Exercise text: Begin

Area bounded by the curve `y= log_(e)x, x=0, y le 0` and x-axis is:

To find the area bounded by the curve \( y = \ln x \), the x-axis, and the line \( x = 0 \), we will follow these steps: ### Step 1: Identify the points of intersection The curve \( y = \ln x \) intersects the x-axis where \( y = 0 \). This occurs when: \[ \ln x = 0 \implies x = 1 \] Thus, the area we are interested in is bounded between \( x = 0 \) and \( x = 1 \). ### Step 2: Set up the integral for the area The area \( A \) under the curve from \( x = 0 \) to \( x = 1 \) can be expressed as: \[ A = \int_{0}^{1} \ln x \, dx \] ### Step 3: Evaluate the integral using integration by parts To evaluate the integral \( \int \ln x \, dx \), we will use integration by parts. We choose: - \( u = \ln x \) (thus \( du = \frac{1}{x} \, dx \)) - \( dv = dx \) (thus \( v = x \)) Using the integration by parts formula: \[ \int u \, dv = uv - \int v \, du \] we have: \[ \int \ln x \, dx = x \ln x - \int x \cdot \frac{1}{x} \, dx = x \ln x - \int 1 \, dx \] This simplifies to: \[ x \ln x - x + C \] ### Step 4: Evaluate the definite integral Now we evaluate the definite integral from \( 0 \) to \( 1 \): \[ \int_{0}^{1} \ln x \, dx = \left[ x \ln x - x \right]_{0}^{1} \] Calculating at the upper limit \( x = 1 \): \[ 1 \ln 1 - 1 = 0 - 1 = -1 \] Calculating at the lower limit \( x = 0 \): As \( x \to 0 \), \( x \ln x \) approaches \( 0 \) (this can be shown using L'Hôpital's Rule). Thus: \[ \lim_{x \to 0} (x \ln x) - 0 = 0 \] Putting it all together: \[ \int_{0}^{1} \ln x \, dx = (-1) - (0) = -1 \] ### Step 5: Find the area Since the area is defined as a positive quantity, we take the absolute value: \[ A = |-1| = 1 \] ### Final Answer The area bounded by the curve \( y = \ln x \), the x-axis, and the line \( x = 0 \) is: \[ \boxed{1} \text{ square unit} \]

Exercise text: End

Assigned task: Translate this sentence from the worked solution for the area under y = ln x into Spanish: "Thus, the area we are interested in is bounded between \( x = 0 \) and \( x = 1 \)."

Extracted material: Begin

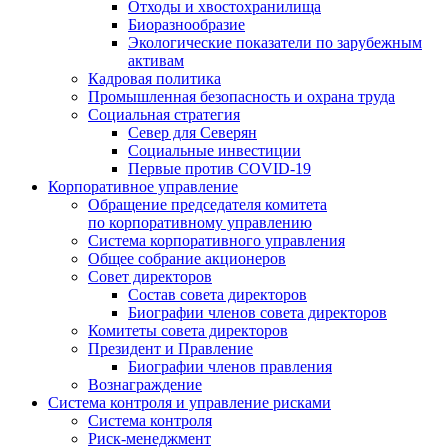
Отходы и хвостохранилища
Биоразнообразие
Экологические показатели по зарубежным
активам
Кадровая политика
Промышленная безопасность и охрана труда
Социальная стратегия
Север для Северян
Социальные инвестиции
Первые против COVID‑19
Корпоративное управление
Обращение председателя комитета
по корпоративному управлению
Система корпоративного управления
Общее собрание акционеров
Совет директоров
Состав совета директоров
Биографии членов совета директоров
Комитеты совета директоров
Президент и Правление
Биографии членов правления
Вознаграждение
Система контроля и управление рисками
Система контроля
Риск-менеджмент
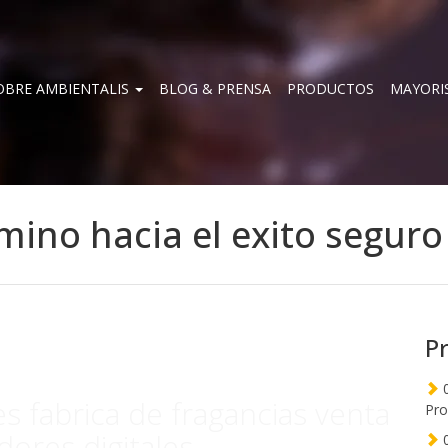
OBRE AMBIENTALIS
BLOG & PRENSA
PRODUCTOS
MAYORI
ino hacia el exito seguro
P
0
s fabrica de fragancias venta
Pro
ores digitales
0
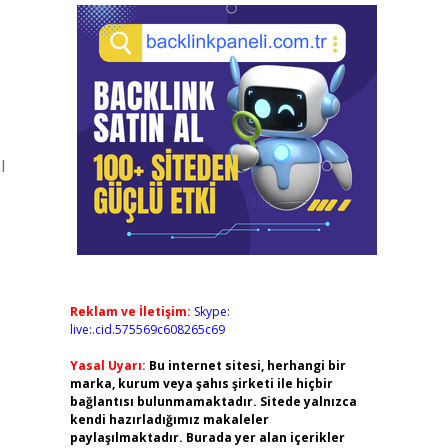
l
Reklam ve İletişim:
Skype:
live:.cid.575569c608265c69
Yasal Uyarı:
Bu internet sitesi, herhangi bir
marka, kurum veya şahıs şirketi ile hiçbir
bağlantısı bulunmamaktadır. Sitede yalnızca
kendi hazırladığımız makaleler
paylaşılmaktadır. Burada yer alan içerikler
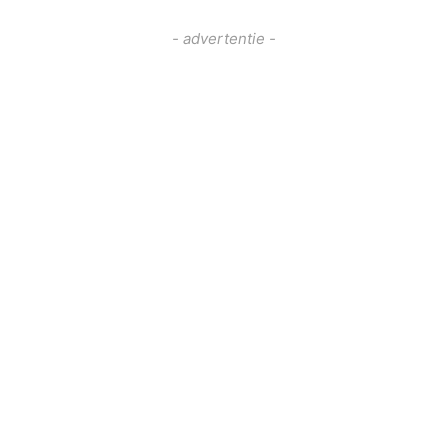
- advertentie -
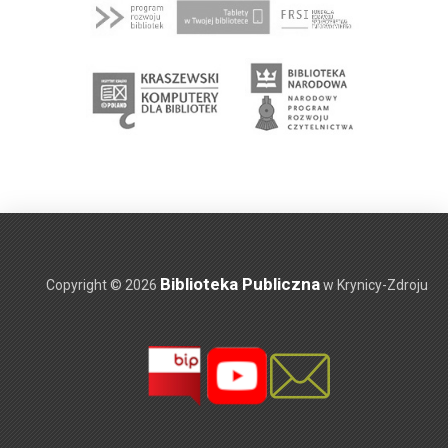
Biblioteka Publiczna
Copyright © 2026
w Krynicy-Zdroju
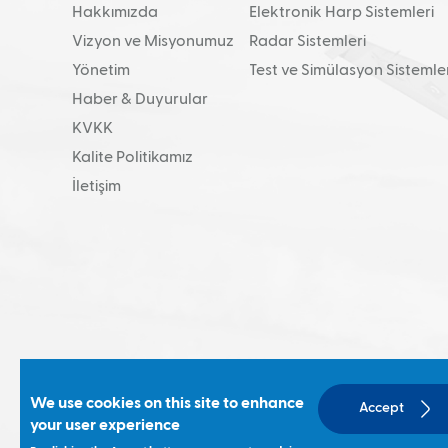
Hakkımızda
Elektronik Harp Sistemleri
Vizyon ve Misyonumuz
Radar Sistemleri
Yönetim
Test ve Simülasyon Sistemler
Haber & Duyurular
KVKK
Kalite Politikamız
İletişim
We use cookies on this site to enhance
Social
Accept
your user experience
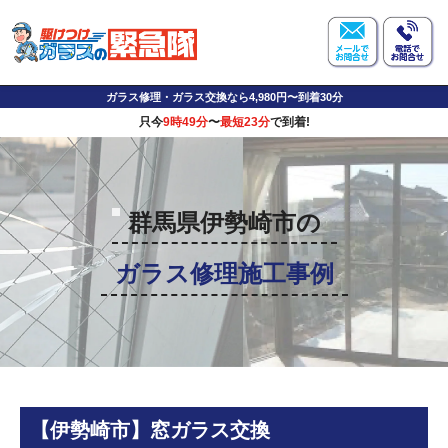
ガラス修理・ガラス交換なら4,980円〜到着30分
只今
9時49分
〜
最短23分
で到着!
群馬県伊勢崎市の
ガラス修理施工事例
【伊勢崎市】窓ガラス交換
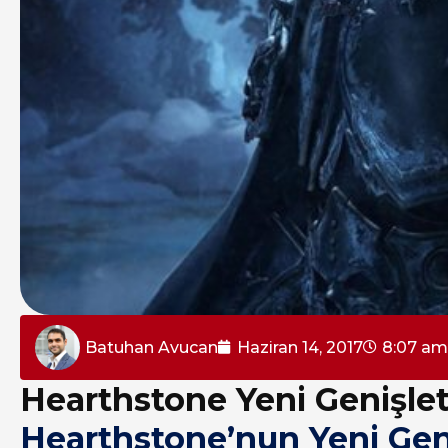
Batuhan Avucan
Haziran 14, 2017
8:07 am
Hearthstone Yeni Genişle
Hearthstone’nun Yeni Gen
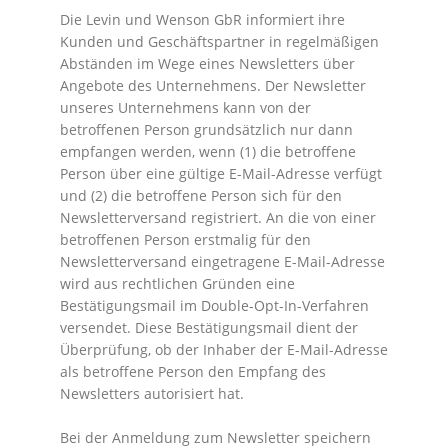
Die Levin und Wenson GbR informiert ihre
Kunden und Geschäftspartner in regelmäßigen
Abständen im Wege eines Newsletters über
Angebote des Unternehmens. Der Newsletter
unseres Unternehmens kann von der
betroffenen Person grundsätzlich nur dann
empfangen werden, wenn (1) die betroffene
Person über eine gültige E-Mail-Adresse verfügt
und (2) die betroffene Person sich für den
Newsletterversand registriert. An die von einer
betroffenen Person erstmalig für den
Newsletterversand eingetragene E-Mail-Adresse
wird aus rechtlichen Gründen eine
Bestätigungsmail im Double-Opt-In-Verfahren
versendet. Diese Bestätigungsmail dient der
Überprüfung, ob der Inhaber der E-Mail-Adresse
als betroffene Person den Empfang des
Newsletters autorisiert hat.
Bei der Anmeldung zum Newsletter speichern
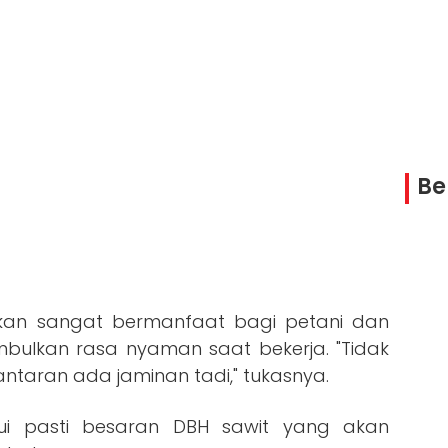
Be
kan sangat bermanfaat bagi petani dan
mbulkan rasa nyaman saat bekerja. "Tidak
taran ada jaminan tadi," tukasnya.
i pasti besaran DBH sawit yang akan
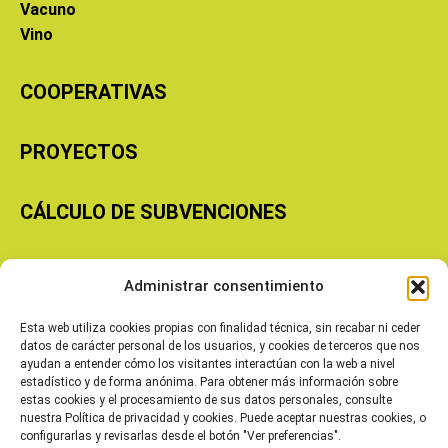
Vacuno
Vino
COOPERATIVAS
PROYECTOS
CÁLCULO DE SUBVENCIONES
Copyright © 2026 Cooperativas Agroalimentarias de Aragón
Administrar consentimiento
Esta web utiliza cookies propias con finalidad técnica, sin recabar ni ceder
datos de carácter personal de los usuarios, y cookies de terceros que nos
ayudan a entender cómo los visitantes interactúan con la web a nivel
estadístico y de forma anónima. Para obtener más información sobre
estas cookies y el procesamiento de sus datos personales, consulte
nuestra Política de privacidad y cookies. Puede aceptar nuestras cookies, o
configurarlas y revisarlas desde el botón "Ver preferencias".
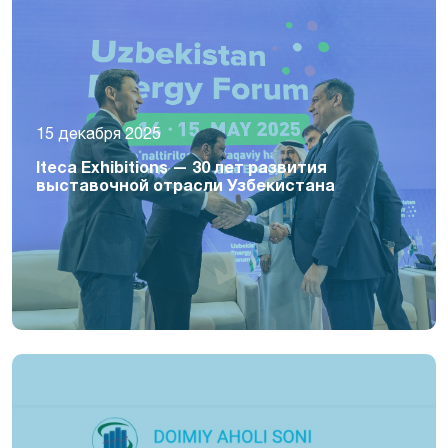
15 декабря 2025
Iteca Exhibitions — 30 лет развития
выставочной отрасли Узбекистана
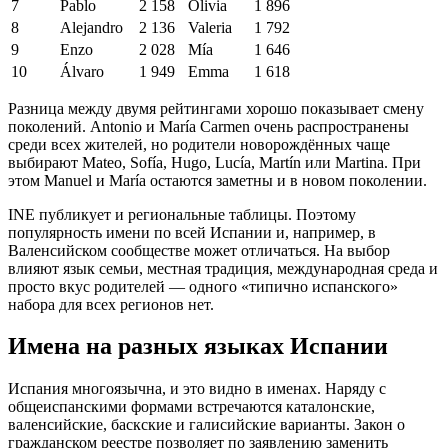
7
Pablo
2 158
Olivia
1 896
8
Alejandro
2 136
Valeria
1 792
9
Enzo
2 028
Mía
1 646
10
Álvaro
1 949
Emma
1 618
Разница между двумя рейтингами хорошо показывает смену
поколений. Antonio и María Carmen очень распространены
среди всех жителей, но родители новорождённых чаще
выбирают Mateo, Sofía, Hugo, Lucía, Martín или Martina. При
этом Manuel и María остаются заметны и в новом поколении.
INE публикует и региональные таблицы. Поэтому
популярность имени по всей Испании и, например, в
Валенсийском сообществе может отличаться. На выбор
влияют язык семьи, местная традиция, международная среда и
просто вкус родителей — одного «типично испанского»
набора для всех регионов нет.
Имена на разных языках Испании
Испания многоязычна, и это видно в именах. Наряду с
общеиспанскими формами встречаются каталонские,
валенсийские, баскские и галисийские варианты. Закон о
гражданском реестре позволяет по заявлению заменить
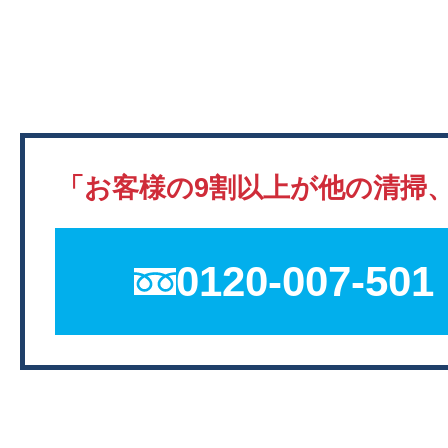
「お客様の9割以上が他の清掃
0120-007-501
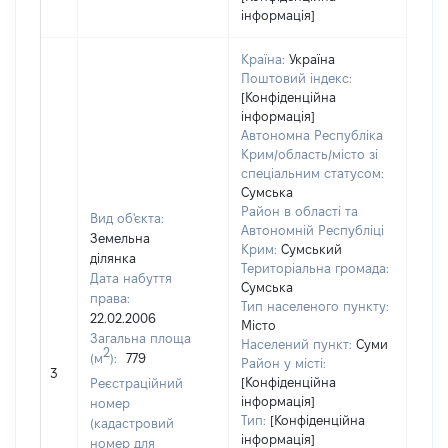
інформація]
Країна:
Україна
Поштовий індекс:
[Конфіденційна
інформація]
Автономна Республіка
Крим/область/місто зі
спеціальним статусом:
Сумська
Район в області та
Вид об'єкта:
Автономній Республіці
Земельна
Крим:
Сумський
ділянка
Територіальна громада:
Дата набуття
Сумська
права:
Тип населеного пункту:
22.02.2006
Місто
Загальна площа
Населений пункт:
Суми
2
(м
):
779
[Не
Район у місті:
3
заст
[Конфіденційна
Реєстраційний
інформація]
номер
Тип:
[Конфіденційна
(кадастровий
інформація]
номер для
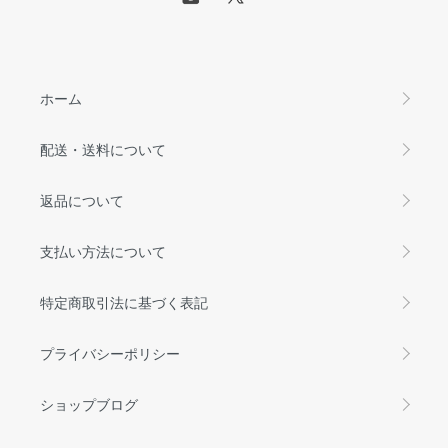
ホーム
配送・送料について
返品について
支払い方法について
特定商取引法に基づく表記
プライバシーポリシー
ショップブログ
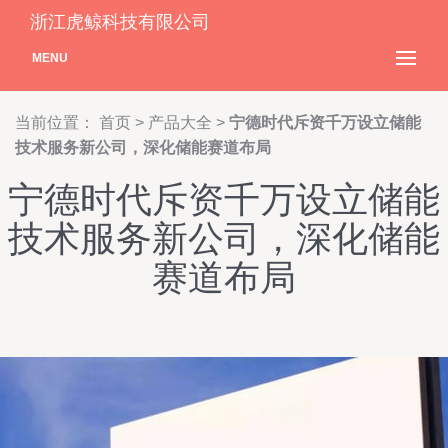
浙江虎鲸科技有限公司
MENU
当前位置：
首页
>
产品大全
>
宁德时代斥资千万设立储能
技术服务新公司，深化储能赛道布局
宁德时代斥资千万设立储能
技术服务新公司，深化储能
赛道布局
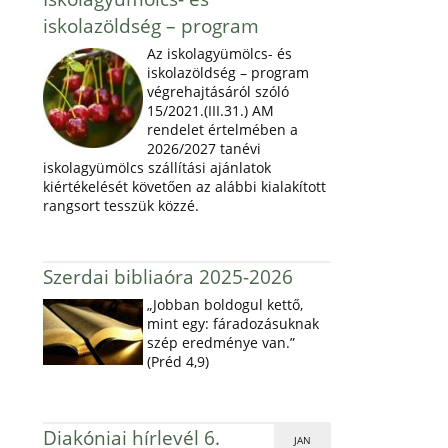
iskolazöldség – program
Az iskolagyümölcs- és
iskolazöldség – program
végrehajtásáról szóló
15/2021.(III.31.) AM
rendelet értelmében a
2026/2027 tanévi
iskolagyümölcs szállítási ajánlatok
kiértékelését követően az alábbi kialakított
rangsort tesszük közzé.
Szerdai bibliaóra 2025-2026
„Jobban boldogul kettő,
mint egy: fáradozásuknak
szép eredménye van.”
(Préd 4,9)
Diakóniai hírlevél 6.
JAN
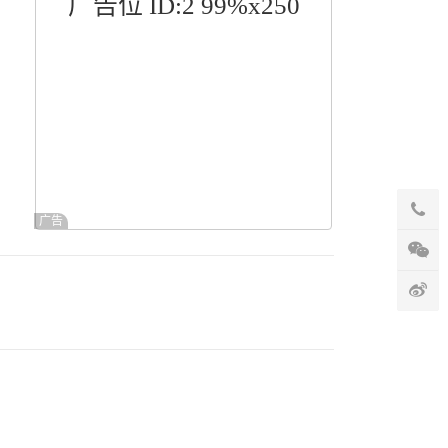
广告位 ID:2 99%x250
广告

Extracted material: End

Written answer: Por lo tanto, el área que nos interesa está acotada entre \( x = 0 \) y \( x = 1 \).